29 mai 2004 Éloignement. Dès que l’on décrit les événements historiques, ils s’éloignent et se fixent dans le passé. L’impression que l’on a, en lisant l’histoire, de participer, d’être dans les événements, ce n’est pas une rapprochement de l’événement historique à notre époque, mais notre fuite du présent dans un passé que devient encore plus éloigné dès que l’on s’installe.

 

30 mai 2004 Joyce et Proust. On a tellement parlé de leurs non-rapports que toutes les fois qu’on les accouple on se sent un peu bêtes. Mais la manie qu’ont leurs partisans ignorants de les opposer comme deux joueurs de football ne m’empêchera pas, moi qui les a déjà aimé éperdument, d’essayer de répondre à la question qui, un jour ou l’autre, agite le sommeil de tous les lecteurs d’Ulysse et de la Recherche : pourquoi en lisant la Recherche on se sent si intelligent et en lisant l’Ulysse on se sent si bête ? Je n’ai pas la prétention de donner la vraie réponse, mais je suis certain qu’elle ne sera pas tout à fait fausse.

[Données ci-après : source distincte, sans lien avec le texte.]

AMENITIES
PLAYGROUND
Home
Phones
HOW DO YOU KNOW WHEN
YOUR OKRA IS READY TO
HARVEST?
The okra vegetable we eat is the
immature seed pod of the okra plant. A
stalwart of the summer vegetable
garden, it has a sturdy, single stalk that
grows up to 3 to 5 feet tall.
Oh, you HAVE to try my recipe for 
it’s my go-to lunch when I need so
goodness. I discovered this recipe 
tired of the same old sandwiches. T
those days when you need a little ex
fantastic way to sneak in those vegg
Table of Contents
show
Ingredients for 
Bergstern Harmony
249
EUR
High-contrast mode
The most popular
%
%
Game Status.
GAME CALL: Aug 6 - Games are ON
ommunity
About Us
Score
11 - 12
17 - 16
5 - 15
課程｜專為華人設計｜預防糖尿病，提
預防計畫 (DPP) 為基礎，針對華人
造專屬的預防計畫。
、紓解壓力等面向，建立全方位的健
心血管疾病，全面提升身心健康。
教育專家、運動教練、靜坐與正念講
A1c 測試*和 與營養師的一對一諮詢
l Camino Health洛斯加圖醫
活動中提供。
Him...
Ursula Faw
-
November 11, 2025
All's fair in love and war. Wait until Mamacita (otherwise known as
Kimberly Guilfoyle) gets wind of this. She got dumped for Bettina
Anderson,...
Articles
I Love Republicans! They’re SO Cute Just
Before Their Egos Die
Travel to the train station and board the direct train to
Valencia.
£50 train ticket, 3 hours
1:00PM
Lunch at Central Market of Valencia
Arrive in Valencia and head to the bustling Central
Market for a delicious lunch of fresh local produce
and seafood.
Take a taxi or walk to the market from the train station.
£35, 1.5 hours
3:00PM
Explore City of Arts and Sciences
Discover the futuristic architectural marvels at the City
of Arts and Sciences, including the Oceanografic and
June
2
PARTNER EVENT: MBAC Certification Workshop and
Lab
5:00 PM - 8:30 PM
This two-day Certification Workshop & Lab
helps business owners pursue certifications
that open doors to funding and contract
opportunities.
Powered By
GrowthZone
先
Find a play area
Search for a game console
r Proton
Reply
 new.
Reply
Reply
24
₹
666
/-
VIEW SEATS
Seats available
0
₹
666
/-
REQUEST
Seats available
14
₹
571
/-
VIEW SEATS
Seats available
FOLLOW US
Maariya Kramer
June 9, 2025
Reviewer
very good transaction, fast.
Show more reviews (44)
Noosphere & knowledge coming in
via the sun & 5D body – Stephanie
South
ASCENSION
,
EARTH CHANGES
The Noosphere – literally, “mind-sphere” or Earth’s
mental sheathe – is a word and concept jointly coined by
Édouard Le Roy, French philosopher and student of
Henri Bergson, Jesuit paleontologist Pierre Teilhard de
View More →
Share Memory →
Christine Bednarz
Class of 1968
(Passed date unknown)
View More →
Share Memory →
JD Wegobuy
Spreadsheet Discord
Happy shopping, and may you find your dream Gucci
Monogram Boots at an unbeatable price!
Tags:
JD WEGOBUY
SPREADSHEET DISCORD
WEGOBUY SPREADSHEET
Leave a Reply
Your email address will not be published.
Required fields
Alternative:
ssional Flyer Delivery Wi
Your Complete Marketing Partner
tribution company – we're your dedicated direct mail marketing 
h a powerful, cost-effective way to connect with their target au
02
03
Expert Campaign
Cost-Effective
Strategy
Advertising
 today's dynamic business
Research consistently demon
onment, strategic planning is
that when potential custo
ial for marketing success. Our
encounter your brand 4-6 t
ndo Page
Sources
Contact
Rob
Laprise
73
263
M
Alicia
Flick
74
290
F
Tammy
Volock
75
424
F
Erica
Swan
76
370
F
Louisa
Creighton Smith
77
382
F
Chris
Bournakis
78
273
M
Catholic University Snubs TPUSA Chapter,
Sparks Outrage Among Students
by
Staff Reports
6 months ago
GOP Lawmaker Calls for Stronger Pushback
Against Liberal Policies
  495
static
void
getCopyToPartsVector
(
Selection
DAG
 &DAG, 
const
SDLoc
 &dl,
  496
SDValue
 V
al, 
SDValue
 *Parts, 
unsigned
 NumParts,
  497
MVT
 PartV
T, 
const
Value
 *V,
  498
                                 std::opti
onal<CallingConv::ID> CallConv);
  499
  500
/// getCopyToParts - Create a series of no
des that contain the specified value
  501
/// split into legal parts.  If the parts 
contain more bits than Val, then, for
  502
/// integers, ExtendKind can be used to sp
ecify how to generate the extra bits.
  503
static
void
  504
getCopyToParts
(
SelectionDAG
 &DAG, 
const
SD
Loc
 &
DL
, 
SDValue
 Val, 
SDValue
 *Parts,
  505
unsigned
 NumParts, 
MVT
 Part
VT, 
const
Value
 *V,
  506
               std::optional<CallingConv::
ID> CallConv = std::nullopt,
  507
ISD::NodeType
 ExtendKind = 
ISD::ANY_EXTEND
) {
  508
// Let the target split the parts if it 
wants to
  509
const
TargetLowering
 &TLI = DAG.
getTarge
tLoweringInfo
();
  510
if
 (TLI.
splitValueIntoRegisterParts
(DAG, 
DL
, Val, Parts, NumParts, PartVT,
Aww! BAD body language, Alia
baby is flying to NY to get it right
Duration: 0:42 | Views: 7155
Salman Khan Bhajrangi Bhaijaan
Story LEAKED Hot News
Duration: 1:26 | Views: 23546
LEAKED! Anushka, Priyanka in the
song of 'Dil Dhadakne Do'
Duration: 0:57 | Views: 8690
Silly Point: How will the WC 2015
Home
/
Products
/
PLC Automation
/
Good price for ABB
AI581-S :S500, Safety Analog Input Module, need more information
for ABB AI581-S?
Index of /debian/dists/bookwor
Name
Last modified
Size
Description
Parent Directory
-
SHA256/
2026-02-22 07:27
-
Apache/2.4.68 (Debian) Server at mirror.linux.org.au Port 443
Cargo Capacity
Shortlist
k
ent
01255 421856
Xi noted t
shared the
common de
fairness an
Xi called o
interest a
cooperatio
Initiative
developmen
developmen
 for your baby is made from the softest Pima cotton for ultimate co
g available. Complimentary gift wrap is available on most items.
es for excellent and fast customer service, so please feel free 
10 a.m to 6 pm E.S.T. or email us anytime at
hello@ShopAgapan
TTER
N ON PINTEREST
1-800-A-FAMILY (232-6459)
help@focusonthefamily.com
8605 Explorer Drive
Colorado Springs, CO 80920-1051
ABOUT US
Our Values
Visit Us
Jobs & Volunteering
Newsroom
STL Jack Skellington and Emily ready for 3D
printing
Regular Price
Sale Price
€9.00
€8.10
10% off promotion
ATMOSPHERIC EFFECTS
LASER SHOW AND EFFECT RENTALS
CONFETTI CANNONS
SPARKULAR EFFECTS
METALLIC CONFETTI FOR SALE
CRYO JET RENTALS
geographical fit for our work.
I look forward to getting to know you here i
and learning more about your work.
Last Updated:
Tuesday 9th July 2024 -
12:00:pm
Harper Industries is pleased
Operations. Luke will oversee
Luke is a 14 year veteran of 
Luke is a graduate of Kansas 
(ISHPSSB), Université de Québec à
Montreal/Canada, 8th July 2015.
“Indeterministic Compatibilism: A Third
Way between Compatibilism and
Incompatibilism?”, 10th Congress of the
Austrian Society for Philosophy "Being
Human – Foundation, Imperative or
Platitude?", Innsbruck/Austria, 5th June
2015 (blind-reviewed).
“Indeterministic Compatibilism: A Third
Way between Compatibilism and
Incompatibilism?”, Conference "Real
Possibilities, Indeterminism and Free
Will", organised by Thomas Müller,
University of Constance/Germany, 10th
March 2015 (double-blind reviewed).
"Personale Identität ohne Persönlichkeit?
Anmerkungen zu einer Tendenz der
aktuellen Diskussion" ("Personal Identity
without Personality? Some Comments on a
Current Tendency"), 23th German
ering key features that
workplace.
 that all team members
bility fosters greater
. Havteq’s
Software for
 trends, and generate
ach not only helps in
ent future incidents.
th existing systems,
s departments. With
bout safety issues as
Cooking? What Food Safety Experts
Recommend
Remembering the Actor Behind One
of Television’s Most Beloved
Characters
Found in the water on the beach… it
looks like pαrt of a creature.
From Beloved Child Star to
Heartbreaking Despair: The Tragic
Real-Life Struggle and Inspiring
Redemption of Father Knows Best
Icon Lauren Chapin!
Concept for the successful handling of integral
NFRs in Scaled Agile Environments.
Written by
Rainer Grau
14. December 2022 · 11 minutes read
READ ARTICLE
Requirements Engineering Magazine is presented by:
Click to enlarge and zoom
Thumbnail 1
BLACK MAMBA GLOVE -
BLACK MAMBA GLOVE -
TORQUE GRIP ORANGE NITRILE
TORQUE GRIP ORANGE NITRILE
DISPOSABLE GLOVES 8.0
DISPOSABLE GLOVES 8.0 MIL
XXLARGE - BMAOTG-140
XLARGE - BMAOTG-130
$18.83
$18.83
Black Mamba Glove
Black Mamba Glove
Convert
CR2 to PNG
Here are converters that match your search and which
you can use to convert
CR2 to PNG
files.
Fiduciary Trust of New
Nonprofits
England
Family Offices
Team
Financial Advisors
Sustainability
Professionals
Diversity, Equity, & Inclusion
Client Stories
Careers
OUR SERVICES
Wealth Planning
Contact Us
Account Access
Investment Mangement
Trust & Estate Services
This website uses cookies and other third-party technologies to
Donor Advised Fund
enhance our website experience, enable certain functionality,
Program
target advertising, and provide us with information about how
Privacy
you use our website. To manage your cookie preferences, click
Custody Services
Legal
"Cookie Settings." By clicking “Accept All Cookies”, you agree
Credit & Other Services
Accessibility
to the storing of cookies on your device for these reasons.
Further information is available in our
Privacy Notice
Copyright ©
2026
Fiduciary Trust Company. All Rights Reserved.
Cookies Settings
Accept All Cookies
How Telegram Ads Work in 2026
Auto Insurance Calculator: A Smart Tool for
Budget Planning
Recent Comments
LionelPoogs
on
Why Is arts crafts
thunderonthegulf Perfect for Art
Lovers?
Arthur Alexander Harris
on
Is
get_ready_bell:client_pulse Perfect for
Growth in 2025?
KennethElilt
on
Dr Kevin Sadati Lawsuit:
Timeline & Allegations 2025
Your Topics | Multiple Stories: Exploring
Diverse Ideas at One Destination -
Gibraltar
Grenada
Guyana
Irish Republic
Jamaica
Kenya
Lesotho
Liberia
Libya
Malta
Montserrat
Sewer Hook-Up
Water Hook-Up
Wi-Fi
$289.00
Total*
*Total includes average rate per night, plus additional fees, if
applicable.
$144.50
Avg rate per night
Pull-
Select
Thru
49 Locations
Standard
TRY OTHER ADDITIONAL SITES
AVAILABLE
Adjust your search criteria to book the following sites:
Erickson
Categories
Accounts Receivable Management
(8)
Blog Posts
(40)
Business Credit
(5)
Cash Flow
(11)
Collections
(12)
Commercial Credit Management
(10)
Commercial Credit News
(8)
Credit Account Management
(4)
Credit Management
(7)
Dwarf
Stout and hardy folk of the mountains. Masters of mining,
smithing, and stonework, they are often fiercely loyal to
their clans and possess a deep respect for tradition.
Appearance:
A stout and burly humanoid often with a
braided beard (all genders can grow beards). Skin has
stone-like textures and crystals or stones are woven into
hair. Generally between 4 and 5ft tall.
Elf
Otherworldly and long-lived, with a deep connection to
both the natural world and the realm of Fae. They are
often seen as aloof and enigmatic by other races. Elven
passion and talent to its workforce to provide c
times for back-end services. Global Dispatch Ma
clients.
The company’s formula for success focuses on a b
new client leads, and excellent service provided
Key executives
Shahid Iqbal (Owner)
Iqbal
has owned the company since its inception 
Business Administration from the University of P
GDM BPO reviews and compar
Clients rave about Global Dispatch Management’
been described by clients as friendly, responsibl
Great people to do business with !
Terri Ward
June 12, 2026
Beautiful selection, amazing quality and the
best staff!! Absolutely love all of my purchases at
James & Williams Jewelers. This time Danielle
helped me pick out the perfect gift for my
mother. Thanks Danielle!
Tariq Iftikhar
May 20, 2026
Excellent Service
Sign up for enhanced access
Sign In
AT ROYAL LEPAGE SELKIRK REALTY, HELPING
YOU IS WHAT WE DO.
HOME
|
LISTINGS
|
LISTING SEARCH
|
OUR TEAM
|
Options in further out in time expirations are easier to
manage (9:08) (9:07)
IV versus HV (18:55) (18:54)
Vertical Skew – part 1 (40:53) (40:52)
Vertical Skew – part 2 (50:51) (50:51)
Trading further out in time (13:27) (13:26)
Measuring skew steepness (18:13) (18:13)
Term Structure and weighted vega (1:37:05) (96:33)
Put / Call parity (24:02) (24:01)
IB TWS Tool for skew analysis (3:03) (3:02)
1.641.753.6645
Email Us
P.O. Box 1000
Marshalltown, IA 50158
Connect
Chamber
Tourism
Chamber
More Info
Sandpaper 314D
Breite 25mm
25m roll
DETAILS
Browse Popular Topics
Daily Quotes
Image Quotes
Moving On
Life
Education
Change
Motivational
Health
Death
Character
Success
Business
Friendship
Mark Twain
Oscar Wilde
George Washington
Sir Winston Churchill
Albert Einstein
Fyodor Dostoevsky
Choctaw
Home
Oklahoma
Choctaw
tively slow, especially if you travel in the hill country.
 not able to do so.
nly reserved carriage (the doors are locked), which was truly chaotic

Proust, après nous avoir conduits par la main dans les antres les plus éloignées, les plus obscurs, les plus humides, allume la bougie qu’il cachait dans l’une de ses poches et nous invite à regarder derrière les ombres les autres ombres que les mouvements légers de la flamme rendent vivantes ; il dirige notre regard vers les mousses et les lichens qui, dès que nos pupilles se sont adaptées, semblent s’animer, et nous dire « nous nous connaissons », et dès qu’on entend, on voit des formes familières, là où on pensait de trouver rien que des formes étranges et ces formes, connues, désormais nôtres, comme toutes les formes qui naissent dans les têtes plutôt que jaillir du monde qui les entoure, nous font oublier notre guide et l’impression qu’on est arrivé tout seul nous envahit, et alors notre vanité, toujours prête à prendre en charge nos sentiments, laisse sourdre du plus profond de l’âme le sentiment d’une intelligence profonde.

Joyce ne nous suit pas. Il reste assis au comptoir à siroter son blanc. Les bruits, les images, les odeurs nous envahissent à un rythme frénétique. Tout est tellement concentré que l’on perd notre concentration. On n’est pas dans les mains de Joyce mais dans celle du monde. D’un monde qui nous échappe, qui se transforme, qui est toujours quelques mètres avant nous. Ou à côté.